Buenos Aires / La Rioja. Criar un hijo en la Argentina actual representa un desafío económico cada vez más cuesta arriba para las familias. Según el último informe de la Canasta de Crianza publicado por el Instituto Nacional de Estadística y Censos (INDEC), los costos mensuales para cubrir las necesidades básicas de los menores volvieron a registrar un fuerte incremento, consolidándose como un termómetro clave de la realidad social del país.
El relevamiento oficial detalla que el tramo más costoso corresponde a los niños de entre 6 y 12 años, etapa asociada a la escolarización primaria, donde la canasta mensual trepó a los $654.221. En el otro extremo de la escala, el costo de mantener a un bebé menor de un año supera los $511.000 por mes.
La escala de costos según la edad
El informe del organismo estadístico diferencia los montos en cuatro grandes grupos etarios, adaptándose a las necesidades biológicas, educativas y de atención de cada etapa:
- Menores de 1 año: $511.124 mensuales.
- De 1 a 3 años: Monto diferenciado según necesidades de estimulación y transición.
- De 4 a 5 años: Costos vinculados a la inserción en el sistema educativo inicial.
- De 6 a 12 años: $654.221 mensuales (el segmento con mayor impacto en transporte, indumentaria y alimentación).
El valor invisible del cuidado
Una de las particularidades de esta medición es que no se limita a calcular los gastos tangibles como la comida, la vestimenta, la salud, el transporte o la educación. El índice incorpora de manera central el valor económico del tiempo de cuidado, es decir, las horas que los adultos deben destinar directamente a la atención, acompañamiento y logística de los menores.
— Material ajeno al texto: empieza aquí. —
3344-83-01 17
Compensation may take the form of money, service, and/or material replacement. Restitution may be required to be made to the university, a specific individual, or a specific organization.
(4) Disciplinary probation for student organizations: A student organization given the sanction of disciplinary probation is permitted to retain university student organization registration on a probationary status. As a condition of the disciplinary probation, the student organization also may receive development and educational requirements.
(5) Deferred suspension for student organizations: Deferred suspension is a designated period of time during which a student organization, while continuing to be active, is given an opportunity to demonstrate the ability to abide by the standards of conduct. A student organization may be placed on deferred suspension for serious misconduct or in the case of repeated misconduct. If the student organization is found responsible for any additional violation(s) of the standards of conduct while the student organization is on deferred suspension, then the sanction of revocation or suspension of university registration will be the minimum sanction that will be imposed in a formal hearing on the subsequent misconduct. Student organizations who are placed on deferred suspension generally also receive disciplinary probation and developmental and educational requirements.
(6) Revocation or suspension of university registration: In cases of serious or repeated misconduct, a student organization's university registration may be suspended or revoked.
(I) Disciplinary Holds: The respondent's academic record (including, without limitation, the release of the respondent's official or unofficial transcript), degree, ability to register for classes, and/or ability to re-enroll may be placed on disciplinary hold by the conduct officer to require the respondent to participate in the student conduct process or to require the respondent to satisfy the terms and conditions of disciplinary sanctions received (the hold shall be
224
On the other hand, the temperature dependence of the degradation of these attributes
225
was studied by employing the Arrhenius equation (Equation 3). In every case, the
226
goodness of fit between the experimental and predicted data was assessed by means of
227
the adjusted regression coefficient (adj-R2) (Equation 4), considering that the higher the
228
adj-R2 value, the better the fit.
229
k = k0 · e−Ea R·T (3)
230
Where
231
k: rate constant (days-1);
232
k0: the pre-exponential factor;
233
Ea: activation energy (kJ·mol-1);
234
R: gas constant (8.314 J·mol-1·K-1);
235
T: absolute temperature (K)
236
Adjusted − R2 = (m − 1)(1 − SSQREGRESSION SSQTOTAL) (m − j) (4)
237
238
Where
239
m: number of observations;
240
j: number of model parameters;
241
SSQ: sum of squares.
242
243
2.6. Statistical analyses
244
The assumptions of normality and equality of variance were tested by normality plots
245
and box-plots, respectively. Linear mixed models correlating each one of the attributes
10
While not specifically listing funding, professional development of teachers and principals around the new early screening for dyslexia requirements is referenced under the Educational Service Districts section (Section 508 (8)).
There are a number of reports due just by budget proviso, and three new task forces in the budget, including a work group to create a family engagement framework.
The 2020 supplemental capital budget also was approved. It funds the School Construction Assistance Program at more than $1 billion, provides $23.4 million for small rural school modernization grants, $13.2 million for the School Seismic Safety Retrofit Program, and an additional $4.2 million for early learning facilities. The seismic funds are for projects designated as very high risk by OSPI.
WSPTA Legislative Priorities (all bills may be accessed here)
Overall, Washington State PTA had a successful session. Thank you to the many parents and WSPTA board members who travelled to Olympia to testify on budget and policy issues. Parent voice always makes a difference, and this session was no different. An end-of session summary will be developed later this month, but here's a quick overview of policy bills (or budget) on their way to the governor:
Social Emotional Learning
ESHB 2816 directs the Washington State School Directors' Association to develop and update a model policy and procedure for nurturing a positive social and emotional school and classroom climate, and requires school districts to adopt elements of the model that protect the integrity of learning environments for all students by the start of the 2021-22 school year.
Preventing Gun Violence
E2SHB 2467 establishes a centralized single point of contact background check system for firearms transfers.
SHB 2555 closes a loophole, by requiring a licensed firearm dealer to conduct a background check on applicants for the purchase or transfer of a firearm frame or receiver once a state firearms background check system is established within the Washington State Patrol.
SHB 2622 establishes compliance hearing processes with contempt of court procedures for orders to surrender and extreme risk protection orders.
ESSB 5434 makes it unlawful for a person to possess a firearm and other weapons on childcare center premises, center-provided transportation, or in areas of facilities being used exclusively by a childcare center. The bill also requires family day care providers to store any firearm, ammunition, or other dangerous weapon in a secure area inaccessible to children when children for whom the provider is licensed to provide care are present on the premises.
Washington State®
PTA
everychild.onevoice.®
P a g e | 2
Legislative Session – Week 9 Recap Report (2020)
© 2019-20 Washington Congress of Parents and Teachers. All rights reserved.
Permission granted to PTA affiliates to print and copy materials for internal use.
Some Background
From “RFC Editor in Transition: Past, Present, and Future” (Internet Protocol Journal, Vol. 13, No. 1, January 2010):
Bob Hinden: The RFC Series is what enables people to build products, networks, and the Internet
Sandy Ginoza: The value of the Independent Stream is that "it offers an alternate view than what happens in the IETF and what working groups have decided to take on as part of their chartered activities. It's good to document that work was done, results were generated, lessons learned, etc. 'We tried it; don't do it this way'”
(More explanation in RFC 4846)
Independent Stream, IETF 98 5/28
De acuerdo con el INDEC, este componente —muchas veces invisibilizado en la economía del hogar— representa la mayor parte de la canasta en todos los grupos etarios, ya que resignar horas de trabajo para cuidar a un hijo tiene un impacto directo en los ingresos familiares.
Referencia clave para la Justicia de Familia
Respecto al mismo periodo del año anterior, los costos de la crianza sufrieron un aumento cercano al 25% en todas las categorías, reflejando la persistente presión inflacionaria sobre la economía doméstica.
Más allá de su valor estadístico, este indicador se consolidó en el último tiempo como una herramienta jurídica fundamental. Los juzgados de familia de todo el país —incluidos los de nuestra región— lo utilizan de forma cotidiana como la principal referencia oficial para fijar y actualizar las cuotas alimentarias en los procesos de separación o divorcio, brindando un marco de previsibilidad y justicia basado en datos reales del costo de vida.